For now, I’m withholding names to protect the guilty, but I’m hoping a few whip buyers will read this and be more alert. Better still, maybe the guilty sellers out there will read this and have a change of heart.
I recently started keeping a small inventory of items on eBay. I hoped perhaps it would get me more established in a market I’ve not really taken advantage of over the years. To me, eBay is a real mixed bag when it comes to whips. Over the years I’ve seen hucksters succeed there, while a few really good whipmakers couldn’t seem to make a go of it. You’ve got some great stuff being sold right along side of rubbish, and unfortunately, lots of people can’t seem to tell the difference.
There’s nothing at all wrong with “talking up a product.” In marketing, sellers are supposed to do that. No whipmaker in their right mind is going to advertise a whip with a line like “Eh, they’re okay. I guess.” I could nick-pick about claims I see about whips sounding like cannons, but I think (hope) most customers recognize such things as the hyperbole that they are.
What I’m talking about are those who make claims that are plainly false in order to deceive unsuspecting customers. That’s what really irks me!
I’ve watched one eBay whip seller for a while. He’s on the 3rd seller I.D. that I know of… In a recent listing with his new seller I.D., he states that he’s new to selling whips eBay, which is flatly untrue. In addition to that, he can’t seem to figure out when he started making whips. At one point the date was coincidentally the same year as I started making whips. In another place, it says that he’s been making whips for “going on a decade.”
So which is it? 22 years or less than 10?? 1991? or 2003-2004?
I don’t expect someone to know the exact day they started a new hobby or craft, but there’s something fishy if they can’t decide which decade they started.
Another inconsistency I’ve seen is great swelling claims of having made “[insert random number] thousand” of nylon whips on one listing and then another “[insert random number] thousand” of nylon whips on another listing. An unsuspecting customer may not think anything of this, but it sets off all sorts of warning flags for me.
A while back I did some math with the claims I saw on one eBay listing. If I recall correctly, it came out that in order to support the claim, he had to be making something like 750 whips per year in order for it to be possible! That’s 2 whips per day. While I won’t say that’s totally impossible, I’d say it’s highly improbable. From other information I’m aware of, I’m almost certain our unscrupulous seller just picked a large, random number in order to fool people about his experience.
The most prolific whipmaker I know of in the USA is Krist King. He has many retail outlets selling his nylon whips and they are literally everywhere. He tells me he produces an average of 12 or 13 whips per week, depending on what kind he’s making. I believe that claim because I’ve seen evidence of it over the years. With the particular eBay seller I have in mind, I’ve seen no evidence to support the outrageous claims that have been made.

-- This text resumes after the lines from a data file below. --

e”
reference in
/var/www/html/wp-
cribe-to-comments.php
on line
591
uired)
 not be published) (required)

Personally, I see nothing to be gained from making boastful claims of having made “[insert random number] thousand” whips or something when I know it’s not true. I’d rather be known for quality instead of quantity anyway.
I don’t understand why some people can’t just be real. What’s wrong with being honest about your experience and doing your best to make a good product? Why not be proud of what you’ve actually accomplished instead of trying to deceive people into thinking you’re something you’re not?
In closing, I hope whip buyers will take time to evaluate some of the claims they see. Compare listings and see if the seller is being consistent in the stories he or she is telling. If a seller won’t put his real name on his product, that should be a red flag right there.
If you see claims of thousands of whips having been made in a certain period of time, break out a calculator and see if the numbers look realistic. There’s far too many good sellers out there for you to be doing business with shysters.